The new generic top-level domain names (gTLDs) are closer than ever. As previously discussed, ICANN’s Draft Applicant Guidebook Version 4 (DAG4) has been released. The guidebook, a comprehensive manual for potential gTLD applicants, explains the gTLD application process from filing to delegation (activation of the new domain), and outlines the various rights-protection mechanisms (RPMs) required to be implemented by registries for brand owners (initially discussed here). As expected, the DAG4 adds detailed provisions for the trademark clearinghouse — a comprehensive database of trademarks and owners that is intended to aid in rights protection — as well as the Uniform Rapid Suspension (URS) system, a dispute resolution system intended to combat clear cybersquatting efficiently and cost-effectively. The DAG4 also contains significant revisions to existing guidebook sections, including the provision for the Post-Delegation Dispute Resolution Procedure (PDDRP), a mechanism for dealing with gTLD registries that intentionally take advantage of brands or engage in patterns of bad faith behavior.
While there is still work to be done — for instance, some RPMs lack sufficient detail, and it is not at all clear that the URS, which is intended to be fast and efficient, is actually an improvement over the UDRP in this regard — the general impression in the domain name community is that the Draft Applicant Guidebook is close to its final form.

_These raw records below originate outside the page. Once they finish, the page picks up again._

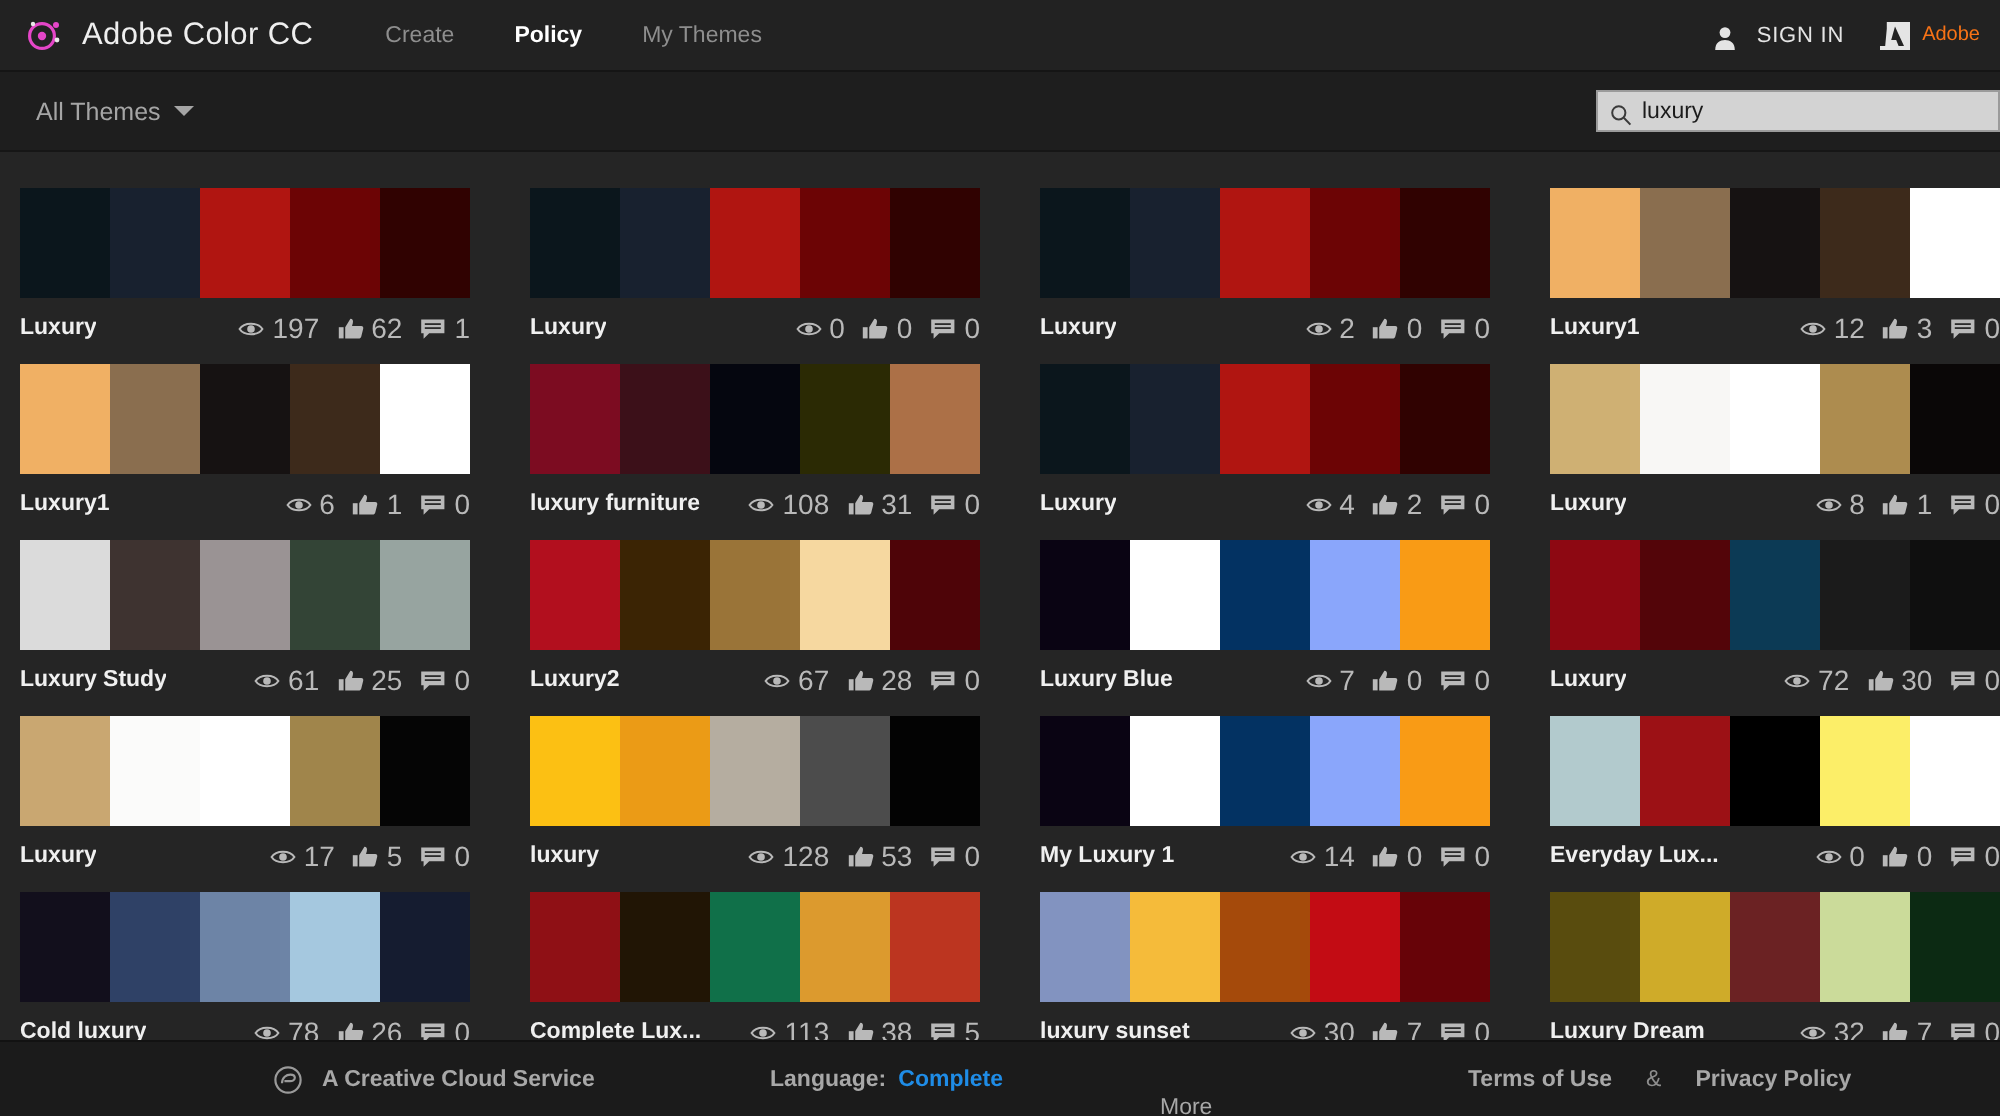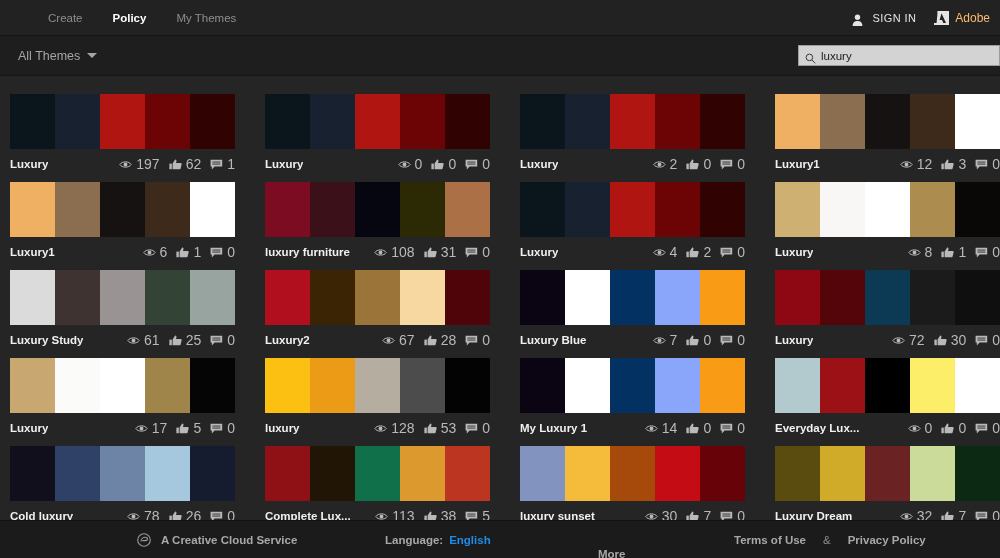--- a/index.html
+++ b/index.html
@@ -167,6 +167,18 @@
 <body>
 
 <div class="header">
+  <div class="brand">
+    <span class="brand-logo">
+      <svg viewBox="0 0 20 20" width="20" height="20">
+        <circle cx="9" cy="10" r="6.2" fill="none" stroke="#e546c8" stroke-width="1.6"></circle>
+        <circle cx="9" cy="10" r="2.1" fill="#e546c8"></circle>
+        <circle cx="16" cy="4.5" r="1.5" fill="#e546c8"></circle>
+        <circle cx="16.5" cy="12" r="1.2" fill="#e9e9e9"></circle>
+        <circle cx="4.5" cy="4" r="1.1" fill="#e9e9e9"></circle>
+      </svg>
+    </span>
+    <span class="brand-name">Adobe Color CC</span>
+  </div>
 
   <div class="nav">
     <span class="nav-item">Create</span>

This, of course, means that the new generic top-level domain names are coming sometime in the not-too-distant future.
In the meantime, the public still has a chance to influence ICANN — the DAG4 is open for public comment until July 21, 2010. Various intellectual property and trademark bar associations are reviewing the DAG4 and submitting comments aimed to improve and augment the various proposed RPMs. Anyone, however, may submit comments, and you may wish to do so on your own behalf or on behalf of your clients. The full version of the DAG4, individual sections, and redline comparisons to the previous version — as well as instructions for comment submission — are available at the ICANN website.
We will closely follow the new gTLD implementation process as it nears this apparent "home stretch."